Simard’s project began 13 years ago when he was a doctoral student researching early Northern and Southern judicial practices as part of his dissertation on commercial property law. Deep in his work, Simard noticed a pattern: the repeated use of laws related to slavery to justify or support a legal argument.

The number of citations based on slave law was high – hundreds of times, according to his initial count. More than 160 years after the Emancipation Proclamation, judges were still referring to laws involving enslaved Black people to support their findings.

After becoming a professor at Michigan State, Simard and his law students launched an online database featuring judicial opinions that include slave law citations in all sorts of cases throughout the country.

One reason it happens so often is the lack of Black lawyers and judges.

Of the 1.3 million lawyers in the United States, 81% identify as white, according to a 2022 demographics report from the American Bar Association. Black lawyers make up just 5% of the profession, a percentage that has held steady since 2012. Among judges, just 21% of all district court judges nationwide are Black.

While the Citing Slavery Project is important, Simard says it’s just one way of bringing racial healing to the legal profession and judicial system.

“People often say, ‘O.K., do we just solve this problem by not citing these cases anymore?’ And I don’t think that’s the case,” says Simard, who is white. “I think when we’re thinking about racial healing, this isn’t enough to atone for the important role that lawyers and judges have played in supporting slavery and allowing its legacy to persist into the present.”

To that end, Simard and his students have made his case to legal organizations, law schools and anyone else who will listen. He is relying on Michigan State University law students and students from other law schools to deliver presentations across the country.

Torence Witherspoon, the Citing Slavery Project’s outreach director and a Michigan State University law student, says he’s been to several organizations to get the message out.

“We’ve had the opportunity to speak to the Oregon Court of Appeals. We just presented to the National Association of Women Judges,” says Witherspoon, who is multiracial. “We presented to multiple law library associations. We presented to the Michigan Supreme Court Historical Society, which included the current members of the Supreme Court in Michigan.”

Witherspoon’s been somewhat surprised by how well their presentations have been received.

“For those kind of heavy hitters in the legal profession being open and willing to hear this material and then, not just that, to be moved by it; to be intrigued by it; to be filled with further questions in wanting to engage with the material further after our presentation has been an incredible experience,”  he says.

Witherspoon knew about reconstruction-era policies before beginning law school, but It wasn’t until taking Simard’s course that he began to learn the depths of the connections between slavery law and present-day legal arguments.

“To some degree, the acknowledgment – the fact that this research exists, the fact that we’re engaging with the material and pushing back on the norms in the legal profession as it relates to race and/or the legacy of slavery in this country — that can be healing,” he says.

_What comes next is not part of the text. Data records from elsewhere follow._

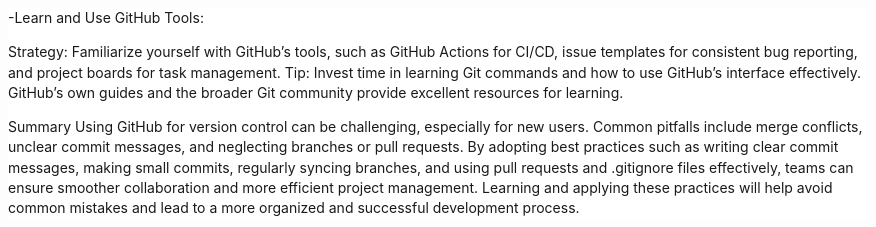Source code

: -Learn and Use GitHub Tools:

Strategy: Familiarize yourself with GitHub’s tools, such as GitHub Actions for CI/CD, issue templates for consistent bug reporting, and project boards for task management.
Tip: Invest time in learning Git commands and how to use GitHub’s interface effectively. GitHub’s own guides and the broader Git community provide excellent resources for learning.

Summary
Using GitHub for version control can be challenging, especially for new users. Common pitfalls include merge conflicts, unclear commit messages, and neglecting branches or pull requests. By adopting best practices such as writing clear commit messages, making small commits, regularly syncing branches, and using pull requests and .gitignore files effectively, teams can ensure smoother collaboration and more efficient project management. Learning and applying these practices will help avoid common mistakes and lead to a more organized and successful development process.






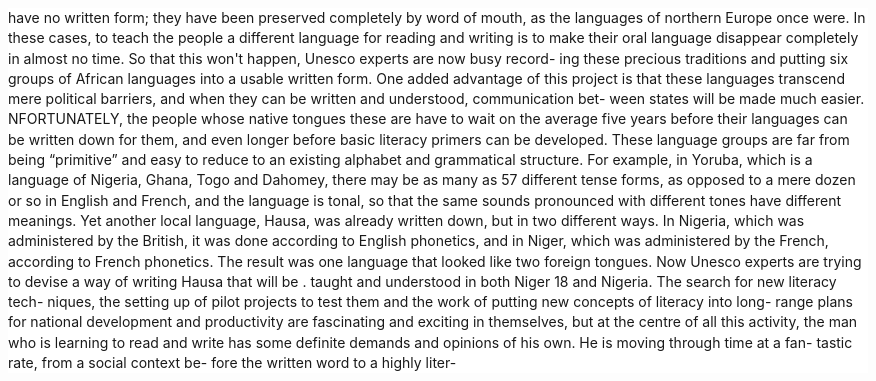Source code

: have no written form; they have been 
preserved completely by word of 
mouth, as the languages of northern 
Europe once were. 
In these cases, to teach the people 
a different language for reading and 
writing is to make their oral language 
disappear completely in almost no 
time. So that this won't happen, 
Unesco experts are now busy record- 
ing these precious traditions and 
putting six groups of African languages 
into a usable written form. One added 
advantage of this project is that these 
languages transcend mere political 
barriers, and when they can be written 
and understood, communication bet- 
ween states will be made much easier. 
NFORTUNATELY, the 
people whose native tongues these 
are have to wait on the average five 
years before their languages can be 
written down for them, and even longer 
before basic literacy primers can be 
developed. These language groups 
are far from being “primitive” and easy 
to reduce to an existing alphabet and 
grammatical structure. 
For example, in Yoruba, which is a 
language of Nigeria, Ghana, Togo and 
Dahomey, there may be as many as 
57 different tense forms, as opposed 
to a mere dozen or so in English and 
French, and the language is tonal, so 
that the same sounds pronounced with 
different tones have different meanings. 
Yet another local language, Hausa, 
was already written down, but in two 
different ways. In Nigeria, which was 
administered by the British, it was done 
according to English phonetics, and in 
Niger, which was administered by the 
French, according to French phonetics. 
The result was one language that 
looked like two foreign tongues. Now 
Unesco experts are trying to devise a 
way of writing Hausa that will be 
. taught and understood in both Niger 
18 
and Nigeria. 
The search for new literacy tech- 
niques, the setting up of pilot projects 
to test them and the work of putting 
new concepts of literacy into long- 
range plans for national development 
and productivity are fascinating and 
exciting in themselves, but at the 
centre of all this activity, the man who 
is learning to read and write has 
some definite demands and opinions 
of his own. 
He is moving through time at a fan- 
tastic rate, from a social context be- 
fore the written word to a highly liter- 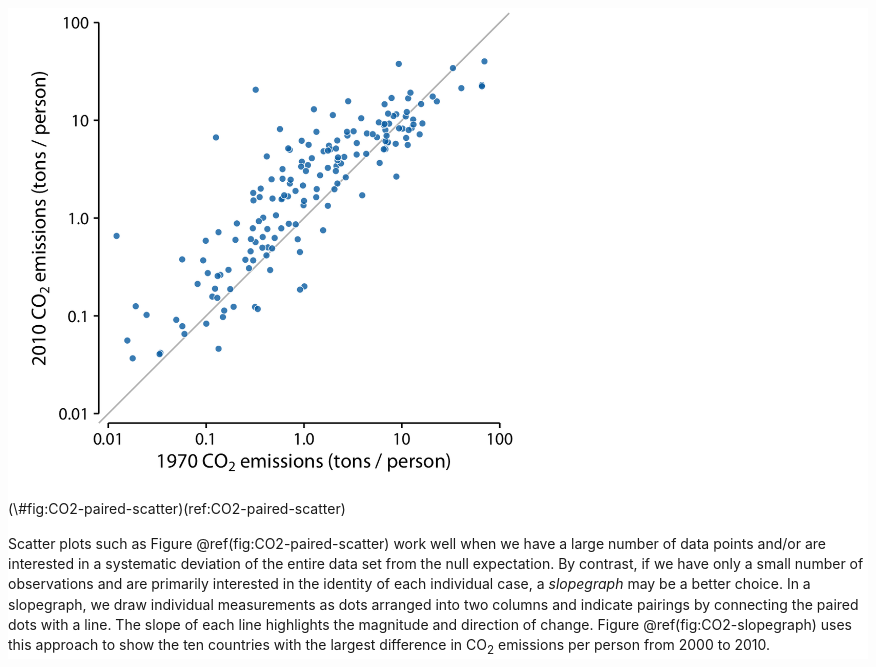 <img src="visualizing_associations_files/figure-html/CO2-paired-scatter-1.png" alt="(ref:CO2-paired-scatter)" width="525" />
<p class="caption">(\#fig:CO2-paired-scatter)(ref:CO2-paired-scatter)</p>
</div>

Scatter plots such as Figure \@ref(fig:CO2-paired-scatter) work well when we have a large number of data points and/or are interested in a systematic deviation of the entire data set from the null expectation. By contrast, if we have only a small number of observations and are primarily interested in the identity of each individual case, a *slopegraph* may be a better choice. In a slopegraph, we draw individual measurements as dots arranged into two columns and indicate pairings by connecting the paired dots with a line. The slope of each line highlights the magnitude and direction of change. Figure \@ref(fig:CO2-slopegraph) uses this approach to show the ten countries with the largest difference in CO<sub>2</sub> emissions per person from 2000 to 2010.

Simard believes the profession should more formally acknowledge the problem. He has suggested that language be added to the Bluebook, the widely used style guide for legal citation, indicating that an enslaved person is “at issue” in a case.

While the goal is to present the project to the American Bar Association some day, students look forward to training other law students and future legal professionals.

“One thing that is an outlier for people like myself and my other Black colleagues who work on the project, is that it actually is a lot more difficult to read these cases,” says Witherspoon. “It’s a lot more mentally and emotionally draining to read cases where people who maybe aren’t, but are akin to your ancestors, are being talked about like property.”